**Task to complete**:
Pick out each line in the items below that contains the word "common" and copy it.

━━ Records for the task ━━

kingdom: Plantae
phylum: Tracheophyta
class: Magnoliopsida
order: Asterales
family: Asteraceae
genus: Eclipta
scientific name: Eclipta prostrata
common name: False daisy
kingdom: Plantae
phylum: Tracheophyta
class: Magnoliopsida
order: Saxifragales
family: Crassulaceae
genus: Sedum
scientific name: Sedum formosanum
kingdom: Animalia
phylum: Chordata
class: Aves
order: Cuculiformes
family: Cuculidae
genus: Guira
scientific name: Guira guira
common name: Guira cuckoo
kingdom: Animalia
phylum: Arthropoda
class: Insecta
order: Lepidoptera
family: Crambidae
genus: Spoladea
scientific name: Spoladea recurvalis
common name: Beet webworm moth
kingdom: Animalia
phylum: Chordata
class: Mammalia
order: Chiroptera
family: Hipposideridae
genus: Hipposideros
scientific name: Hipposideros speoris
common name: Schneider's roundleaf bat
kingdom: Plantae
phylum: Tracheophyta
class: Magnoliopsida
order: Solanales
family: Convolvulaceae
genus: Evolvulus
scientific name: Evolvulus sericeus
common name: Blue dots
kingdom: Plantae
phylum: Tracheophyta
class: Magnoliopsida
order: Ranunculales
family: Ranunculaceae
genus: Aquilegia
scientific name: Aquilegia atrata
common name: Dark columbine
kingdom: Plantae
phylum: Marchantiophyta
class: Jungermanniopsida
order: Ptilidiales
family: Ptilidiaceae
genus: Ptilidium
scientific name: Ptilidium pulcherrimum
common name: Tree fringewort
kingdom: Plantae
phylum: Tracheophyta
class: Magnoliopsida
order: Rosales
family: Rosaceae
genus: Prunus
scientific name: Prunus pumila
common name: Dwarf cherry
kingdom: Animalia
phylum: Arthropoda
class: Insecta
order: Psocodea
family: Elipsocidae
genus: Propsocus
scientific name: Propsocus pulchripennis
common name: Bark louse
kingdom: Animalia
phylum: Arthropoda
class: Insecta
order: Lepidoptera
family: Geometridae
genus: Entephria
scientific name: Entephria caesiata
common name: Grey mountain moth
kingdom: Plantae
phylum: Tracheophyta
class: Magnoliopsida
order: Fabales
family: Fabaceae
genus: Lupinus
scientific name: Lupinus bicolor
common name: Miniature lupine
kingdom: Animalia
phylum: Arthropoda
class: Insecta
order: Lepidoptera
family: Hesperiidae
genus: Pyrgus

━━━

**The completed task**:
common name: False daisy
common name: Guira cuckoo
common name: Beet webworm moth
common name: Schneider's roundleaf bat
common name: Blue dots
common name: Dark columbine
common name: Tree fringewort
common name: Dwarf cherry
common name: Bark louse
common name: Grey mountain moth
common name: Miniature lupine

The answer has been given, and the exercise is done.